- EXERCISE DESCRIPTION -
From the first line to the last, write out the records exactly.

- MATERIAL PROVIDED -
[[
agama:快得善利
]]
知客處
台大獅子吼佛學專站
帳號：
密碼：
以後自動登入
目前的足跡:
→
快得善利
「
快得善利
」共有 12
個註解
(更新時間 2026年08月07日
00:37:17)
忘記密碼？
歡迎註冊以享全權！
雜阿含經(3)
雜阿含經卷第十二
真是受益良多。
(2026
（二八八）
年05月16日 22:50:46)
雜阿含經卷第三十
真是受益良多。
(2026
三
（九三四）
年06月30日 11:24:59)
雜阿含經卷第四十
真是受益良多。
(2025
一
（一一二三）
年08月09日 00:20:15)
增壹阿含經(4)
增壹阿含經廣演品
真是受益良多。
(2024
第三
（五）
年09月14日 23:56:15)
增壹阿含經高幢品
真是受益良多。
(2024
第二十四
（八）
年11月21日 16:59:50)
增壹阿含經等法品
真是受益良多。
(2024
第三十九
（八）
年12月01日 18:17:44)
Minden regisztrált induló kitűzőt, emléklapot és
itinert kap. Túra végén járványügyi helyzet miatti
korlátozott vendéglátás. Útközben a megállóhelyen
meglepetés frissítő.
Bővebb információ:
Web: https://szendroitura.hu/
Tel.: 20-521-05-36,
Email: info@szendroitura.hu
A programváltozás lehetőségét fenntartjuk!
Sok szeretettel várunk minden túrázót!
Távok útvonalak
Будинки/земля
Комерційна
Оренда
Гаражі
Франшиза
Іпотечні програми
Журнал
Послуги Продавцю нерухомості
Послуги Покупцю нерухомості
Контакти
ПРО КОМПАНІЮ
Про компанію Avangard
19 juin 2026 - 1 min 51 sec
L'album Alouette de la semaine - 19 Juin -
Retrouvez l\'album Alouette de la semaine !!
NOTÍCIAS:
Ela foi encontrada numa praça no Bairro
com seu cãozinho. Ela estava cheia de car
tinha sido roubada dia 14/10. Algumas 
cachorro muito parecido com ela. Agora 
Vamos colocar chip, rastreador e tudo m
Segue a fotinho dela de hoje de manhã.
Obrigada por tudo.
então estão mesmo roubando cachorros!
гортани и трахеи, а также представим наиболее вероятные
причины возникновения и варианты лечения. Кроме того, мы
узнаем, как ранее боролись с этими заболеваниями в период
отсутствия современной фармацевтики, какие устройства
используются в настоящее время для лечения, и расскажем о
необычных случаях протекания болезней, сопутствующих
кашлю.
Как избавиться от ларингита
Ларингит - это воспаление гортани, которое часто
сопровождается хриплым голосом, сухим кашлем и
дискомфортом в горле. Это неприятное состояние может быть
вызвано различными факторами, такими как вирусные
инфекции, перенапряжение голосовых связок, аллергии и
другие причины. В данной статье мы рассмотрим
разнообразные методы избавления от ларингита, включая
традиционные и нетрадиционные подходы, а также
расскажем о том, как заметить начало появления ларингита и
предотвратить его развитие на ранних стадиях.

- YOUR SOLUTION -
[[
agama:快得善利
]]
知客處
台大獅子吼佛學專站
帳號：
密碼：
以後自動登入
目前的足跡:
→
快得善利
「
快得善利
」共有 12
個註解
(更新時間 2026年08月07日
00:37:17)
忘記密碼？
歡迎註冊以享全權！
雜阿含經(3)
雜阿含經卷第十二
真是受益良多。
(2026
（二八八）
年05月16日 22:50:46)
雜阿含經卷第三十
真是受益良多。
(2026
三
（九三四）
年06月30日 11:24:59)
雜阿含經卷第四十
真是受益良多。
(2025
一
（一一二三）
年08月09日 00:20:15)
增壹阿含經(4)
增壹阿含經廣演品
真是受益良多。
(2024
第三
（五）
年09月14日 23:56:15)
增壹阿含經高幢品
真是受益良多。
(2024
第二十四
（八）
年11月21日 16:59:50)
增壹阿含經等法品
真是受益良多。
(2024
第三十九
（八）
年12月01日 18:17:44)
Minden regisztrált induló kitűzőt, emléklapot és
itinert kap. Túra végén járványügyi helyzet miatti
korlátozott vendéglátás. Útközben a megállóhelyen
meglepetés frissítő.
Bővebb információ:
Web: https://szendroitura.hu/
Tel.: 20-521-05-36,
Email: info@szendroitura.hu
A programváltozás lehetőségét fenntartjuk!
Sok szeretettel várunk minden túrázót!
Távok útvonalak
Будинки/земля
Комерційна
Оренда
Гаражі
Франшиза
Іпотечні програми
Журнал
Послуги Продавцю нерухомості
Послуги Покупцю нерухомості
Контакти
ПРО КОМПАНІЮ
Про компанію Avangard
19 juin 2026 - 1 min 51 sec
L'album Alouette de la semaine - 19 Juin -
Retrouvez l\'album Alouette de la semaine !!
NOTÍCIAS:
Ela foi encontrada numa praça no Bairro
com seu cãozinho. Ela estava cheia de car
tinha sido roubada dia 14/10. Algumas 
cachorro muito parecido com ela. Agora 
Vamos colocar chip, rastreador e tudo m
Segue a fotinho dela de hoje de manhã.
Obrigada por tudo.
então estão mesmo roubando cachorros!
гортани и трахеи, а также представим наиболее вероятные
причины возникновения и варианты лечения. Кроме того, мы
узнаем, как ранее боролись с этими заболеваниями в период
отсутствия современной фармацевтики, какие устройства
используются в настоящее время для лечения, и расскажем о
необычных случаях протекания болезней, сопутствующих
кашлю.
Как избавиться от ларингита
Ларингит - это воспаление гортани, которое часто
сопровождается хриплым голосом, сухим кашлем и
дискомфортом в горле. Это неприятное состояние может быть
вызвано различными факторами, такими как вирусные
инфекции, перенапряжение голосовых связок, аллергии и
другие причины. В данной статье мы рассмотрим
разнообразные методы избавления от ларингита, включая
традиционные и нетрадиционные подходы, а также
расскажем о том, как заметить начало появления ларингита и
предотвратить его развитие на ранних стадиях.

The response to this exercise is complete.